Horizontal offset of notes on divisi stave

Hi everyone,

after reading along silently for quite some time now, I finally started working on a bigger project with Dorico (4). While for most of my problems I found the solutions in the manual or this forum, I have some issues now, that I could not resolve. Therefore, I might start a few more threads within the next time ;-). I hope that’s fine.

Regarding my first question: I have a situation with violin divisi/condensing, where Vls are split into three staves (see pictures). I changed the notehead reflecting the length of the open meter ‘bar’. However, obviously the single notes are hard to identify. Therefore I tried to use the Offset-parameter (Versatz in the German version). You can see I entered 10 for the selected note, but nothing happens. Is this expected behaviour? And if yes - why is the feature available if it does nothing in this situation?

image

image

Thanks
Daniel

Indeed the Offset does nothing for notes, why it’s still accessible I’m not sure. You could experiment, however, with the Voice column index (DE: Stimmspaltenindex) property, which only shows up in Engrave mode.
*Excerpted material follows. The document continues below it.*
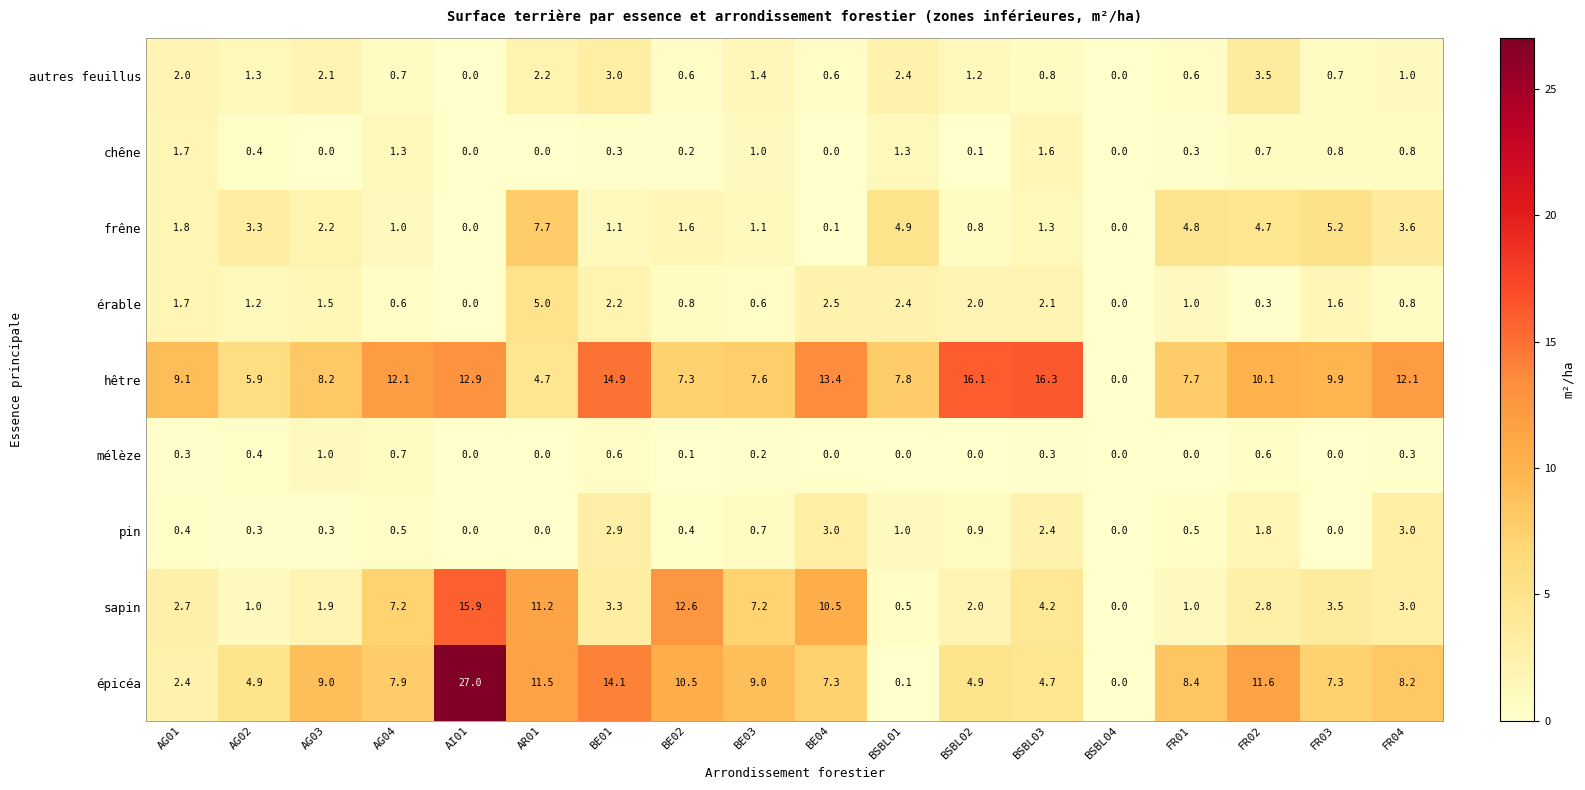

Read the frêne value at FR02.

4.7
Also, you may have already noticed that Condensing doesn’t always play nice with graphic items like the extender lines in this screenshot. I don’t know the rest of the context of course but maybe you should ignore the divisi/condensing functionality for this section and just input three notes (with extenders) in one staff.
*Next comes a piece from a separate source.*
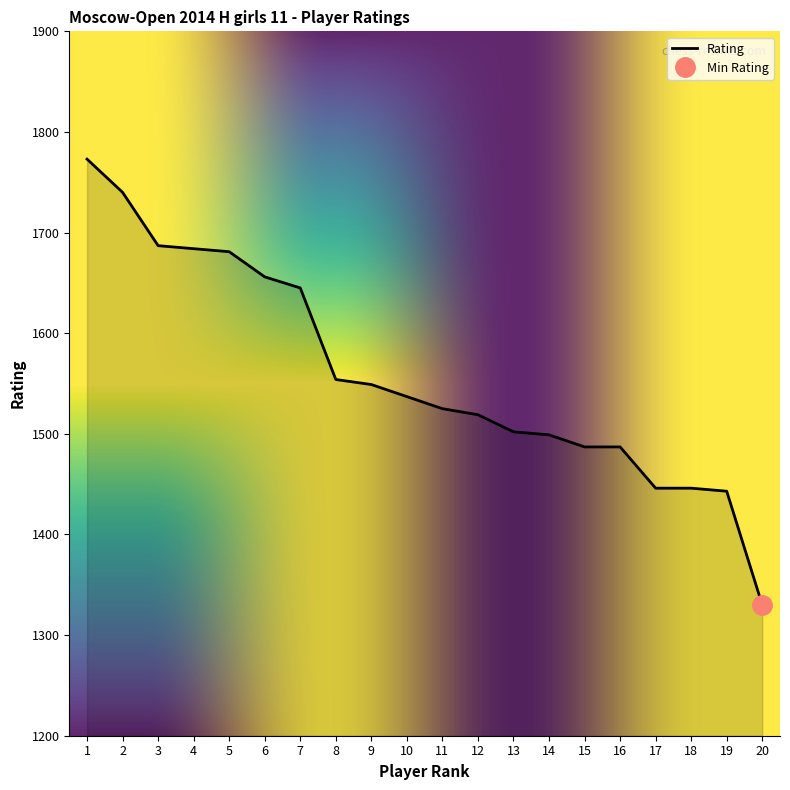

What is the ratio of the value at 16 to the value at 15?

1.0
Hmm, too bad, but I guess not using the divisi feature here might be a feasible solution (also, as you have noticed, then I can get the lines to show up).

I tried the voice column index option, with strange results: I can activate the toggle switch for all three notes, but as soon as I change the 0 to a different number for one of the notes, the toggle gets switched off for the other ones…

What I do in this situation (for organ music) is to change the middle note to a different voice.

Screenshot

Once you’ve done that, you can use Note Spacing in Engrave mode to adjust the position.

Screenshot

… giving you a result similar to how breves would be offset in 16th/17th century:

Screenshot

Whether this would work for divisi/condensing, I don’t know. But can I clarify? You’re creating Divisi to get 3 separate staves in the parts, but Condensing them to get one staff in the score?

Probably it only works when the condensing decides it needs a second voice, which not the case here with the rhythmic unison.

Using a different voice sounds like a good idea, I will try it. Meanwhile, entering the notes as a chord in a non-divisi stave did not help, because I still did not find a way to shift one of them.

Yes, I want them separated in the part - there are situations in this piece where the voices are actually moving rather than just holding a chord ;-). I think splitting them makes the reading easier for the players and so it would be more consistent to always split them.

Using one stave and a second voice did the trick. Thanks!